Tatiana Fougal © MNHN - JC Domenech, par Jean-Christophe Domenech

Docteur en ethnologie, ingénieur au Muséum national d’Histoire naturelle, UMR 208 Patrimoines locaux, département Hommes, Natures, Sociétés
Chargée de conservation des collections d’ethnologie


Les objets du quotidien sont son univers, leur valeur de témoins de la relation de l’Homme à la nature, des modes de vie et des savoir-faire locaux importent autant que leur valeur esthétique. Experte en artisanat de la bijouterie maghrébine berbère, Tatiana Fougal l’est aussi en matière de vanneries des oasis sahariennes. Elle a parcouru les oasis du Sahara maghrébin, pendant plus de 20 ans, au rythme d’une mission par an, en rapportant 4 000 photos, plusieurs centaines de vanneries versées aux collections du Muséum. Au-delà des traditions locales, les transformations de cet artisanat, son inscription dans le contexte socio-économique actuel ainsi que l’intégration de matériaux modernes (plastique) passionnent cette ethnologue qui prépare un ouvrage synthétisant son travail au long cours et dont par ailleurs elle a publié des résultats sous la forme de nombreux articles (Benfoughal est son nom de plume).
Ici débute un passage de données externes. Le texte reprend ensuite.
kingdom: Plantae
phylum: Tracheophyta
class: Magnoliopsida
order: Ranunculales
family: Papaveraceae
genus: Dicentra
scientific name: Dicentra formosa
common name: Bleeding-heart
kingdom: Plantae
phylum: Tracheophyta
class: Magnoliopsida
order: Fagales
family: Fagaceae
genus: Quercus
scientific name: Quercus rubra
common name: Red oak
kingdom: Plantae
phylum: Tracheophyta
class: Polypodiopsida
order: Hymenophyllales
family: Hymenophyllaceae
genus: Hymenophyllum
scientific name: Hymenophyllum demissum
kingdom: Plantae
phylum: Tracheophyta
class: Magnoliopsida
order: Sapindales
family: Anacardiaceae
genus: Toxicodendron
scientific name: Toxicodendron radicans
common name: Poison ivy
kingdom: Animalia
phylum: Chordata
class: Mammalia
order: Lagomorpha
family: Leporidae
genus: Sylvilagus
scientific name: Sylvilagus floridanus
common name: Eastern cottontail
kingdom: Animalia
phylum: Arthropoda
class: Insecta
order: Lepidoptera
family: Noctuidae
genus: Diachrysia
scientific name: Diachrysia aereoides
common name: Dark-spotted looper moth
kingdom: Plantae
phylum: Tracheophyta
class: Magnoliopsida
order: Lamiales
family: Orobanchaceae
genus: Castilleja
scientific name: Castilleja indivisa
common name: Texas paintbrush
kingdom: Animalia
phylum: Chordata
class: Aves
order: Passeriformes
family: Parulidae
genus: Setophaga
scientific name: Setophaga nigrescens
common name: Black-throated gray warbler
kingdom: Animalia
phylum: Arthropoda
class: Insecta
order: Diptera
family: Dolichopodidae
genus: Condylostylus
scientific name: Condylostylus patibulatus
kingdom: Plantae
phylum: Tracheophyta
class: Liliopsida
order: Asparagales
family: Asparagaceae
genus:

Les conditions politiques ayant restreint les enquêtes de terrain dans la zone saharienne, Tatiana Fougal s’est concentrée sur son autre champ d’étude, en Europe de l’Est, renouant encore plus avec ses origines russo-ukrainiennes pour aller parcourir les villages d’Ukraine en quête de textiles rituels de lin et de chanvre ; des objets liés à la notion d’identité par leur broderies et leur utilisation lors des événements majeurs de la vie. Pour en trouver la trace, il faut accéder au domaine de l’intime : « Dans les villages d’Ukraine, je vais notamment à l’église pour y rencontrer les femmes âgées, potentielles détentrices de ces textiles. La rencontre est le premier temps du travail d’ethnologue, il faut mettre ses interlocuteurs en confiance. Un petit magnétophone et un appareil photo sont mes fidèles outils ».

Hormis la recherche, l’enseignement et la diffusion des connaissances qui occupent 60 %de son temps, Tatiana Fougal est en charge des collections d’ethnologie. Ce nouvel ensemble, constitué depuis 2008, réunit des objets illustrant les liens des sociétés avec leur environnement. Le travail de conservation consiste non seulement à inventorier, à évaluer l’intérêt des dons, à constituer les dossiers de patrimonalisation mais aussi à solliciter les collègues pour enrichir cette jeune collection dynamisée par le projet de rénovation du Musée de l’Homme. À ce titre Tatiana se réjouit plus particulièrement de voir figurer, dans une vitrine de la galerie permanente, des étuis de téléphones portables de différents pays, témoignant de la manière dont les hommes domestiquent, apprivoisent à leur culture, un objet standard, symbole la mondialisation.